**AIM OF THE TASK**
Render each line of the listing below as an item in a numbered list, leaving out any blank lines.

**DATA FOR THIS EXERCISE**
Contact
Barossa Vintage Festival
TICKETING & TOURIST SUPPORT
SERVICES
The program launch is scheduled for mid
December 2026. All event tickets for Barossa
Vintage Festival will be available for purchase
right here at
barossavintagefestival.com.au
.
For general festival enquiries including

**OUTPUT OF THE EXERCISE**
1. Contact
2. Barossa Vintage Festival
3. TICKETING & TOURIST SUPPORT
4. SERVICES
5. The program launch is scheduled for mid
6. December 2026. All event tickets for Barossa
7. Vintage Festival will be available for purchase
8. right here at
9. barossavintagefestival.com.au
10. .
11. For general festival enquiries including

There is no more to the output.